A2Dominion Housing Group Limited (202421321)

Back to Top

Decision

Case ID

202421321

Decision type

Investigation

Landlord

A2Dominion Housing Group Limited

Landlord type

Housing Association

Occupancy

Leaseholder

Date

3 February 2026

Background

  1. The resident paid a variable service charge. In 2022, he raised queries about the increase in his service charge for communal electricity. The landlord agreed it had charged too much and gave a refund. The resident then raised concerns about the landlord basing its charges on estimated readings and the wrong meter. He complained the landlord was taking too long to resolve the issue, was continuing to incorrectly charge and was not keeping him updated. He remained dissatisfied despite completing the landlord’s complaint process.

What the complaint is about

  1. The complaint is about the landlord’s handling of the resident’s:
    1. Queries and concerns about his service charge for communal electricity.
    2. Complaint.

Our decision (determination)

  1. There was maladministration in the landlord’s handling of the resident’s:
    1. Queries and concerns about his service charge for communal electricity.
    2. Complaint.

We have made orders for the landlord to put things right.

Summary of reasons

  1. The landlord incorrectly charged for block communal electricity over a period of 3 years from 2021-22 to 2023-24. It charged the resident around £2,700 more than it should have. While it gave refunds, it did not explain how it had calculated them or properly explain why it had given them. It did not keep the resident properly updated and did not tell him if it had received a bill based on actual meter readings and what the implications were for his service charge.

###

# REQUIRED WORK
1 > Reproduce the passage of the A2Dominion service charge decision between "Our decision (determination)" and "put things right.", inclusive.
2 > Carry on writing the A2Dominion service charge decision from the point where it stops.

# DATASET RECORDS
###

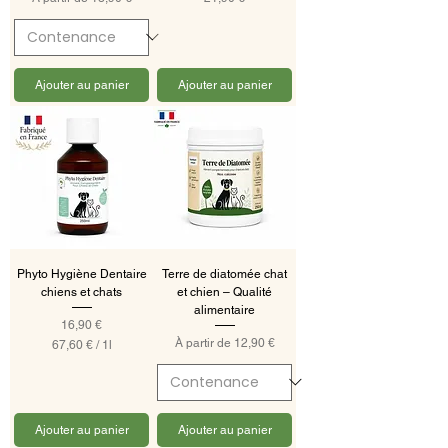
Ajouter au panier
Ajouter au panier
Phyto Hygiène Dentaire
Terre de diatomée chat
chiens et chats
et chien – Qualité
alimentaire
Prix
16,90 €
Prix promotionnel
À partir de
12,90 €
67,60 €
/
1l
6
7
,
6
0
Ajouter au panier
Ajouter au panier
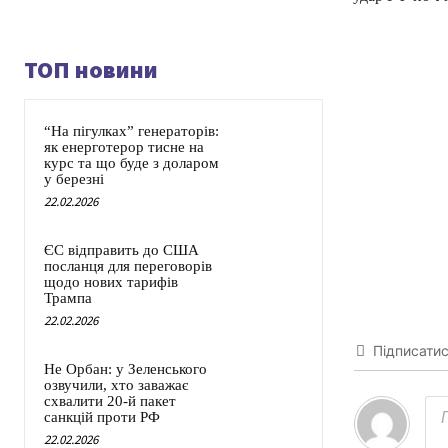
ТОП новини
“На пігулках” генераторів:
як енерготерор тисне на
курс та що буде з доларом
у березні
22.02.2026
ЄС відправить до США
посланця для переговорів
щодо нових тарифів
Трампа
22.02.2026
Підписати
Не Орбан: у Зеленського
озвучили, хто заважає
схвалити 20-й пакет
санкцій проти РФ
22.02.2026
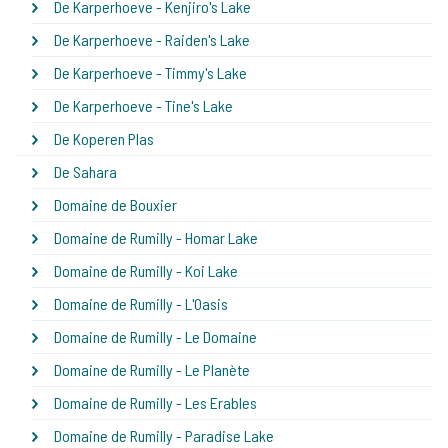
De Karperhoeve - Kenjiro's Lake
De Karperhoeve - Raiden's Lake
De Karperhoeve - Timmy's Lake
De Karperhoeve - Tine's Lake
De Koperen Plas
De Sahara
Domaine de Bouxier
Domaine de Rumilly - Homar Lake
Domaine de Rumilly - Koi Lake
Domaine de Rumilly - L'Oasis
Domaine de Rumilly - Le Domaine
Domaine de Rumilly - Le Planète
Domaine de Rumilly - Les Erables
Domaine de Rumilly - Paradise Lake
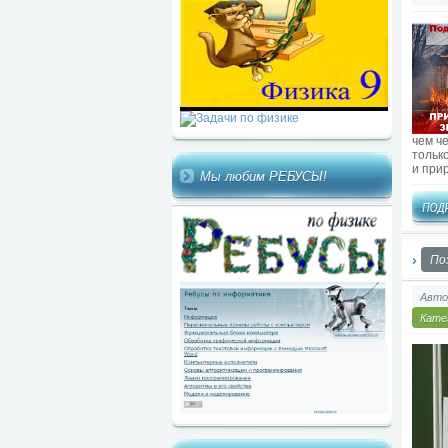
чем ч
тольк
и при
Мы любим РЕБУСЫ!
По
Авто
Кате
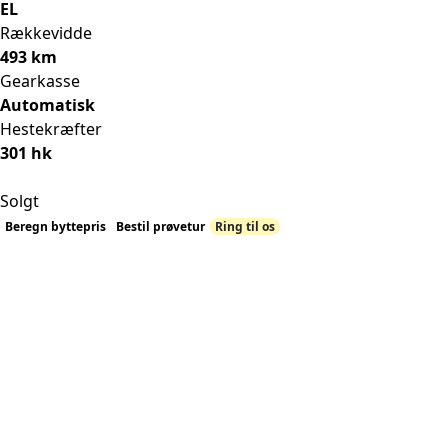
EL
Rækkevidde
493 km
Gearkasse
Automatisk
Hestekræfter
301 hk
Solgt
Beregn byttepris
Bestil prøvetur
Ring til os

###

# RESULTS OF THE TASKS
1 >
Our decision (determination)

  1. There was maladministration in the landlord’s handling of the resident’s:
    1. Queries and concerns about his service charge for communal electricity.
    2. Complaint.

We have made orders for the landlord to put things right.

2 >
  2. The landlord missed opportunities to log the complaint at stage 1 and did not tell the resident about its policy to offset compensation. It actively sought to avoid escalating the complaint.


Putting things right

Where we find service failure, maladministration or severe maladministration we can make orders for the landlord to put things right. We have the discretion to make recommendations in all other cases within our jurisdiction.

Orders

Landlords must comply with our orders in the manner and timescales we specify. The landlord must provide documentary evidence of compliance with our orders by the due date set.

Order

What the landlord must do

Due date

1

Apology order

The landlord must apologise in writing to the resident for the failures identified in this report. The landlord must ensure:

  • The apology is specific to the failures identified in this decision and is meaningful and empathetic.
  • It has due regard to our apologies guidance.

No later than

03 March 2026

2

Compensation order

The landlord must pay the resident £150 made up as follows:

  • £100 for the distress and inconvenience caused by its handling of the resident’s queries and concerns after 10 January 2025.
  • £50 for the distress and inconvenience caused by its handling of the complaint at stage 1.

This must be paid directly to the resident by the due date. The landlord must provide documentary evidence of payment by the due date.

No later than

03 March 2026

 

3

Explanation Order

The landlord must write to:

  • Confirm its corrected actual charges to the resident for block communal electricity in the 3 years 2022-23 to 2023-24.
  • Explain how it calculated the 5 refunds it gave him for block communal electricity in 2022 to 2025.
  • Explain why each of the refunds were given.
  • Confirm if it received a bill using the actual meter reading after 10 January 2025. If so, it must give details of when it received it, the period it covered and how much it was for. It must explain what the implications were for the resident’s service charge.
  • Confirm if the resident is entitled to any further refund for communal electricity and, if so, when and how he will receive it. If he is not entitled to a further refund, it must explain the reasons why.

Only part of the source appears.